• **DATA FOR PROCESSING**
___
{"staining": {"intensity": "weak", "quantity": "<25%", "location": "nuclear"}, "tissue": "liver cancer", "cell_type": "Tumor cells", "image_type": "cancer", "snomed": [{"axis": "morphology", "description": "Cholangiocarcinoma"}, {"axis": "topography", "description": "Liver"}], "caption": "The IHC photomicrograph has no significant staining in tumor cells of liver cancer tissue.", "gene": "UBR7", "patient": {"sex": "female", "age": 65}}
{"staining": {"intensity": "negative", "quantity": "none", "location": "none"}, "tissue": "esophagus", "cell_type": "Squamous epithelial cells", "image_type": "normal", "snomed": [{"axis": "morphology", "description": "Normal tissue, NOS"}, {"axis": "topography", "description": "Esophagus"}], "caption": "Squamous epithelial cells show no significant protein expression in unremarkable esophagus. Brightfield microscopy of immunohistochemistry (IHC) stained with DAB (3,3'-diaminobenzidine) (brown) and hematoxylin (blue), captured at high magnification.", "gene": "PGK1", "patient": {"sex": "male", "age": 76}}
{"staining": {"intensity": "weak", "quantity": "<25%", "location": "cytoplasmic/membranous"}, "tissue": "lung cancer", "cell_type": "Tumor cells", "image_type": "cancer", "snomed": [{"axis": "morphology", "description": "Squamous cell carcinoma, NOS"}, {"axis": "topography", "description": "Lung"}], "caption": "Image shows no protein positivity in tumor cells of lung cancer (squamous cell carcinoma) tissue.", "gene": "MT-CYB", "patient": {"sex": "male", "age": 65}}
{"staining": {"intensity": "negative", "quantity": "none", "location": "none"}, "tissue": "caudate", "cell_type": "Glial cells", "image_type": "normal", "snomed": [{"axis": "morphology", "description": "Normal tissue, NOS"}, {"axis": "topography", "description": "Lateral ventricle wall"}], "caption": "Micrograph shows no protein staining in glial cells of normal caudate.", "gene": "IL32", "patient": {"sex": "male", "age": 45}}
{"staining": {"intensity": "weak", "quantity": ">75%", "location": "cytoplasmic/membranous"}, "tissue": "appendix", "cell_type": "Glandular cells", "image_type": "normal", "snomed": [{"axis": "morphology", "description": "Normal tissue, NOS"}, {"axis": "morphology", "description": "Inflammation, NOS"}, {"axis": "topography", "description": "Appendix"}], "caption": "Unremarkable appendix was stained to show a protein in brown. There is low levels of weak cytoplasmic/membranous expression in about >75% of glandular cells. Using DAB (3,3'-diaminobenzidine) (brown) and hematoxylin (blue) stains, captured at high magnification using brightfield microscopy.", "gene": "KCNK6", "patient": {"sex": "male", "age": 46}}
___
• **YOUR TASK**
If a line in the material above contains "none", show that line.

• **RESPONSE FOR THIS EXERCISE**
{"staining": {"intensity": "negative", "quantity": "none", "location": "none"}, "tissue": "esophagus", "cell_type": "Squamous epithelial cells", "image_type": "normal", "snomed": [{"axis": "morphology", "description": "Normal tissue, NOS"}, {"axis": "topography", "description": "Esophagus"}], "caption": "Squamous epithelial cells show no significant protein expression in unremarkable esophagus. Brightfield microscopy of immunohistochemistry (IHC) stained with DAB (3,3'-diaminobenzidine) (brown) and hematoxylin (blue), captured at high magnification.", "gene": "PGK1", "patient": {"sex": "male", "age": 76}}
{"staining": {"intensity": "negative", "quantity": "none", "location": "none"}, "tissue": "caudate", "cell_type": "Glial cells", "image_type": "normal", "snomed": [{"axis": "morphology", "description": "Normal tissue, NOS"}, {"axis": "topography", "description": "Lateral ventricle wall"}], "caption": "Micrograph shows no protein staining in glial cells of normal caudate.", "gene": "IL32", "patient": {"sex": "male", "age": 45}}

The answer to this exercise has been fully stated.